EL SEGUNDO, Calif. –– The anger had dissipated, leaving behind only the hard, flat light of a Saturday gym and the grim work of repentance.

Two days after Los Angeles Lakers coach JJ Redick’s seismic public rebuke, after he declared his team’s effort a debacle, the promised “uncomfortable” practice commenced.

There were no bloody lips, swollen eyes, and profanity-laced tirades. 

Rob Pelinka paced in his office overlooking the practice court, talking on the speaker phone of his cell phone.

The championship banners hung in the rafters, the championship trophies perched in their place.

The session was a stark tonal shift from Thursday night’s volcanic postgame comments. Gone was the heat of immediate fury. In its place was the chilled, deliberate focus of a group performing an autopsy on its own season.

“Truth is uncomfortable,” Redick said. “So you have to put everything out there. That’s all it is.”

What was put out there on the practice floor were the raw, failing mechanics of a team in regression. 

The numbers are a cold testament: a defensive rating ranked 26th since LeBron James’ return from injury, a plummet from 14th before his comeback. 

The Lakers have lost six of their last ten games, each defeat by double digits, the latest a 23-point Christmas dismantling by Houston where they were outrebounded by 23 boards.

Saturday was about rebuilding from the studs; it’s about returning to the blueprint.

“It’s those three things,” Redick said. “Defensive clarity, role clarity and offensive organization.” 

Redick shouldered the blame for the offensive disarray that has followed James’ return 13 games ago. 

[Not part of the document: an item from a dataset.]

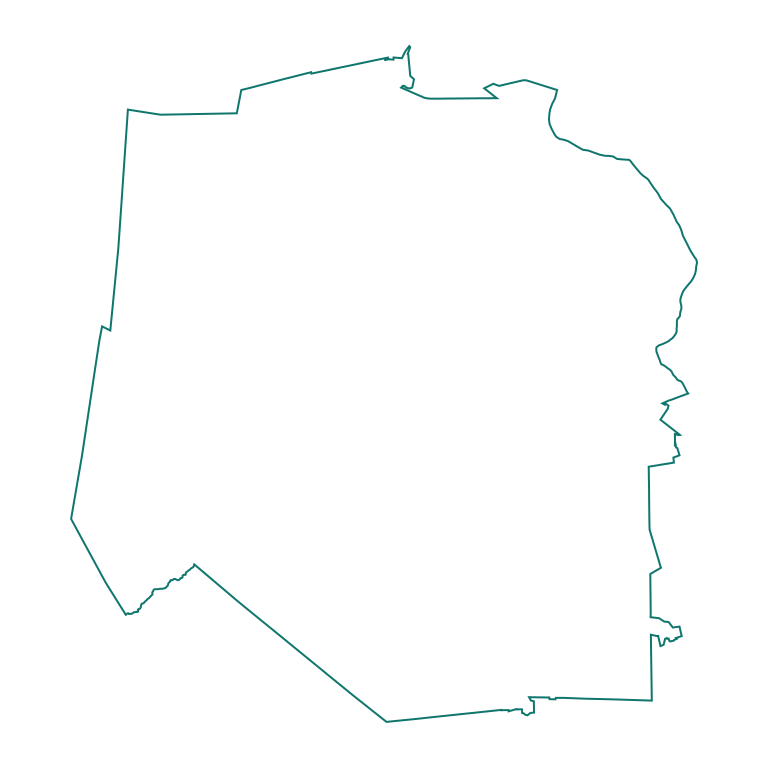 Mier, Tamaulipas, Mexico
{"feature_id": "50627088B19734737763323", "entity_name": "Mier", "entity_type": "district", "adm_level": 2, "iso_a3": "MEX", "parent_name": "Mexico", "parent_adm1": "Tamaulipas", "projection": "albers", "projection_center": [-99.247, 26.417], "detail": "fine", "context": "isolated", "style": "outline", "palette": "teal", "viewbox_px": 768, "rotation_deg": 0, "n_neighbors": 0, "source": "geoboundaries", "source_scale": "gbopen_adm2", "svg_char_len": 5982}
<svg xmlns="http://www.w3.org/2000/svg" viewBox="0 0 768 768"><path d="M110.1,589.7L125.8,614.8L126.4,614.3L127.4,613.5L127.6,613.3L128.2,613.3L128.5,613.3L128.8,613.6L129.0,614.0L129.9,613.9L130.5,613.8L131.4,613.8L132.0,613.6L132.7,613.3L133.4,612.7L133.8,612.3L134.4,612.1L135.4,612.1L136.1,612.0L137.0,612.0L137.3,611.9L137.8,611.8L138.2,611.4L138.2,610.9L138.0,610.3L137.8,610.0L138.0,609.7L138.2,609.4L138.6,609.1L139.4,609.0L139.9,608.7L140.4,608.0L140.7,607.2L140.9,606.4L141.1,605.6L141.2,605.1L141.4,604.2L141.7,603.8L142.2,603.5L142.8,603.5L143.6,603.2L144.1,602.7L144.7,601.8L145.3,601.4L145.7,600.9L146.2,600.5L146.6,600.2L146.9,599.8L147.5,599.1L148.0,598.7L148.8,598.3L149.4,597.7L149.9,597.2L150.3,596.5L151.0,595.9L151.9,595.0L152.3,594.6L152.5,594.2L152.5,593.9L152.3,593.2L152.2,592.7L152.3,592.2L152.7,591.9L153.1,591.4L153.4,590.2L154.2,589.4L155.1,589.2L156.0,589.2L156.7,589.2L158.0,589.2L159.0,589.0L159.8,588.8L160.7,588.8L161.7,588.8L162.4,588.7L163.3,588.6L164.4,588.3L165.1,588.1L165.7,587.6L166.3,587.1L167.3,586.1L167.6,585.8L167.9,585.2L168.0,584.8L168.2,583.8L168.4,583.3L168.8,582.8L169.2,582.3L169.8,581.8L170.1,581.6L170.3,581.3L170.3,580.6L170.6,580.2L170.9,580.2L171.2,580.1L171.6,580.1L172.2,580.1L172.5,580.1L173.0,579.7L173.3,579.4L173.7,579.1L174.3,579.0L174.8,579.0L175.3,579.0L175.8,579.3L176.0,579.4L176.4,579.5L176.7,579.7L177.0,579.9L177.3,580.0L177.6,580.1L178.3,580.1L178.9,579.8L179.6,579.5L180.0,579.1L180.2,578.6L180.6,578.2L181.0,578.0L181.7,578.0L182.1,577.8L182.4,577.5L182.5,577.2L182.6,576.9L182.6,576.6L182.5,576.3L182.5,575.9L182.6,575.6L183.0,575.3L183.5,575.0L184.0,574.8L184.5,574.9L185.3,574.8L185.7,574.6L185.8,574.3L185.8,573.7L185.7,573.4L185.8,572.9L186.0,572.5L186.2,572.2L186.5,572.0L187.0,571.7L187.7,571.2L188.0,570.9L188.6,570.4L189.0,570.2L189.5,569.9L189.8,569.7L190.2,569.3L190.8,568.7L191.3,568.2L191.7,568.0L192.1,567.8L192.5,567.6L193.0,567.3L193.4,566.8L193.7,566.4L193.8,565.6L193.9,565.2L194.2,564.7L194.3,564.4L235.8,599.6L241.1,604.0L250.5,611.7L277.2,633.4L298.2,650.6L310.7,660.8L326.7,673.9L353.7,695.9L357.6,699.0L386.5,721.9L405.3,720.0L413.7,719.2L434.8,716.9L479.7,712.2L501.3,709.9L501.4,710.3L503.4,710.1L508.7,710.1L508.7,711.3L516.4,709.1L516.4,709.4L521.9,709.3L522.2,713.1L523.3,713.1L525.4,714.8L527.4,715.3L530.5,712.9L534.1,712.6L533.8,701.2L531.0,700.6L529.1,697.2L549.3,697.5L549.3,698.9L549.8,699.2L555.5,699.3L555.8,697.9L564.4,697.9L585.5,698.7L610.9,699.3L636.3,700.1L651.8,700.6L650.9,637.2L650.9,634.7L656.6,636.0L658.2,635.9L658.2,636.7L658.6,638.0L660.5,646.1L663.6,644.8L665.1,638.8L666.3,638.3L666.7,638.1L666.9,638.7L667.3,638.8L668.6,638.6L668.7,639.2L669.6,641.2L670.3,641.4L673.9,640.6L674.2,639.9L676.8,638.8L676.0,638.0L681.7,636.1L679.5,626.6L672.8,627.5L668.6,622.0L664.3,621.6L659.0,618.2L650.6,617.2L650.7,613.3L650.3,574.0L660.9,567.8L649.6,529.7L649.4,522.6L649.1,497.0L649.1,491.6L648.8,473.1L648.7,466.7L673.9,462.6L673.4,457.6L679.5,455.3L677.3,448.1L676.1,447.4L675.7,445.0L674.9,446.4L675.0,439.8L674.9,434.0L678.4,435.1L679.9,434.9L660.4,419.7L667.8,408.7L668.5,405.7L665.5,403.5L664.9,404.8L662.4,403.4L668.6,400.6L671.2,399.8L674.5,398.6L679.4,396.7L688.2,393.5L687.8,393.0L686.4,390.9L685.1,387.9L684.0,386.0L683.2,384.4L682.2,382.6L681.0,381.4L679.6,380.8L678.3,380.3L676.9,379.3L675.8,377.5L673.4,375.1L672.3,373.0L671.4,371.3L670.2,370.0L667.8,368.3L664.8,366.0L662.7,364.8L661.3,364.3L660.6,362.8L659.7,359.9L658.5,357.3L657.2,353.6L656.5,351.8L656.3,349.6L656.3,348.2L656.6,347.1L657.6,346.4L658.9,345.4L660.8,344.7L662.9,343.9L666.0,342.5L668.5,341.2L670.4,339.6L672.3,338.3L673.7,336.7L675.1,334.8L676.1,333.1L676.7,331.4L676.6,328.8L676.9,325.8L676.9,323.2L676.9,320.9L677.3,319.3L677.8,318.6L679.0,317.4L679.8,316.3L680.1,313.8L680.5,311.3L681.3,309.3L681.4,307.1L681.2,305.2L680.7,303.3L680.3,301.0L680.5,298.7L681.3,296.1L682.3,293.3L683.5,290.7L685.7,287.8L688.0,285.0L691.4,281.0L693.4,277.7L695.1,273.9L696.0,269.6L696.2,266.3L696.9,263.6L696.9,261.9L696.3,259.6L694.9,257.7L692.5,254.0L690.2,250.2L687.8,245.3L685.1,240.0L682.9,235.6L681.2,229.8L679.1,225.1L676.7,221.8L673.5,214.7L670.0,208.5L666.3,204.9L663.4,201.7L661.0,199.0L658.1,193.7L655.8,190.4L654.1,188.4L650.4,182.9L648.5,179.9L646.7,178.2L643.3,175.9L640.4,173.2L635.8,167.8L632.5,163.7L630.2,160.7L629.0,159.8L626.5,159.7L620.9,159.3L617.0,158.9L615.4,157.9L613.2,156.5L608.7,155.9L605.0,155.8L599.5,154.6L588.1,150.5L582.9,149.8L578.4,147.3L568.0,141.1L563.6,139.7L559.7,139.0L556.3,136.8L554.5,134.2L551.8,129.2L549.6,124.1L549.0,119.4L549.4,113.6L550.2,109.2L552.2,103.8L555.0,98.5L557.1,90.0L526.6,80.4L524.7,80.2L522.5,80.4L499.0,85.9L493.3,83.8L484.2,88.3L496.8,98.2L477.7,98.3L467.0,98.4L455.9,98.5L455.7,98.5L453.0,98.5L443.7,98.6L435.2,98.7L433.1,98.7L431.3,98.7L429.8,98.6L428.7,98.5L427.5,98.4L426.2,98.2L425.2,97.9L424.3,97.7L423.4,97.4L422.2,96.8L417.5,94.8L401.1,87.6L401.3,87.4L401.6,87.3L401.8,87.1L402.0,87.0L402.3,87.0L402.5,86.8L402.5,86.5L402.4,86.2L402.5,86.0L402.8,85.9L403.1,85.9L403.3,85.8L403.6,85.8L403.9,85.8L404.2,85.9L404.4,86.0L404.7,86.1L404.8,86.4L404.9,86.6L405.1,86.8L405.4,86.9L405.6,87.0L405.9,87.2L406.0,87.4L406.3,87.5L406.6,87.5L406.8,87.6L407.1,87.7L407.2,87.9L407.5,88.0L407.8,88.1L408.0,88.1L408.3,88.2L408.6,88.2L408.9,88.2L409.1,88.4L409.3,88.4L409.6,88.5L409.9,88.4L410.1,88.3L410.4,88.3L410.7,88.2L410.9,88.0L411.2,87.9L411.4,87.9L411.7,87.8L411.9,87.6L412.2,87.5L412.3,87.3L414.0,79.2L410.3,76.0L410.1,74.3L408.2,54.1L407.7,53.9L410.2,47.2L409.2,46.1L405.1,51.7L401.9,58.2L393.6,57.5L393.5,59.6L388.5,59.3L384.3,60.2L388.8,57.4L368.6,61.6L342.4,67.1L311.4,73.6L311.1,72.2L288.3,78.0L285.3,78.7L277.7,80.7L260.2,85.2L250.8,87.7L245.4,89.0L245.0,89.1L241.3,90.0L236.8,113.3L161.1,114.7L159.8,114.6L139.9,111.5L127.9,109.6L124.1,164.6L120.9,211.3L118.3,248.6L110.3,330.5L102.1,326.4L99.4,340.4L95.0,369.3L82.0,455.7L77.9,479.4L71.1,518.9L78.5,532.6L105.4,582.1L110.1,589.7Z" fill="none" stroke="#0f766e" stroke-width="2"/></svg>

“Since we’ve gotten Bron back, we haven’t been as organized offensively. Too many random possessions. So that’s on me.”

The practice that embodied this recalibration was described as lengthy, physical and relentlessly fundamental. It was a practice devoid of the usual lively chatter, replaced instead by the stark sounds of instruction—shoes screeching on stops, hands clapping for close-outs, coaches’ voices cutting over the tunes of NBA Youngboy on the speakers.

For center Deandre Ayton, whose two-rebound performance against Houston’s 48-board barrage symbolized the lapse, the day was about vocal penance. 

“Holding my guys accountable, especially starting with me,” Ayton said. “No matter how the game is going, we stick to these principles no matter what… This is how we’re going to play on defense — hard and [with] second efforts.”

Ayton dissected the Christmas failure with tangible frustration. 

“That’s a simple error. It’s just really simple mistakes, as in boxing out, second effort. We just weren’t that focused on really trying to lock in and do the little details.”

Forward Rui Hachimura, who had declined to speak after the Houston game, echoed the theme of a group that had lost its way. 

“We had a good stretch in the beginning, and now we kind of… we relaxed,” Hachimura said. “Or we kind of got tired of winning. But we just stopped doing what we’re supposed to do.” 

His personal mandate was simple: “I have to be more focused on bringing the energy, being physical.”

The shadow of absence loomed over the gym. The energy of starting guard Austin Reaves, who will miss the next four weeks with a strained calf, was missing. 

His 17.2 points and 5.1 assists per game leave a tangible void, but his connective spirit leaves an intangible one.

“Somebody has to step up,” Hachimura said. “We have to focus on us right now.”

Redick framed the entire day as “recalibration and reconnection.” He spoke of an early morning staff meeting in the dark, followed by a player meeting built not on lecture but on listening. 

“It was also for our staff, myself, to listen to the players and what they need,” Redick said.

What emerged was a focus on the fundamentals of basketball. Drills were stripped back. Shell defense was emphasized. Rotations were walked through, then run, then drilled again. It was less about installing new schemes and more about restoring eroded habits—the championship habits that propelled Los Angeles to an early 15-4 start.

The uncomfortable part, it seemed, was not confrontation but confrontation with reality. 

The reality that their early success may have been fragile. 

The reality that integrating a legend like James has disrupted both rhythm and resistance. 

The reality that talk of care is meaningless without the daily, grinding choice to execute.

“I challenge myself every day,” Redick said. “This is a position where you’re constantly absorbing information. You’re absorbing what is happening on the court.”

What happened on the practice court Saturday was an absorption of blame, a commitment to basics and a quiet, collective decision to stop the slide. The loud anger of Thursday was gone, metabolized into the silent, sweat-drenched work of repair.

“It’s adversity, it’s going to happen,” Ayton said. “And I just can’t wait to see how we bounce back from this.”

Whether that practice sticks and how the Lakers bounce back are questions entirely separate. 

The truth is uncomfortable. The truth is also undefeated.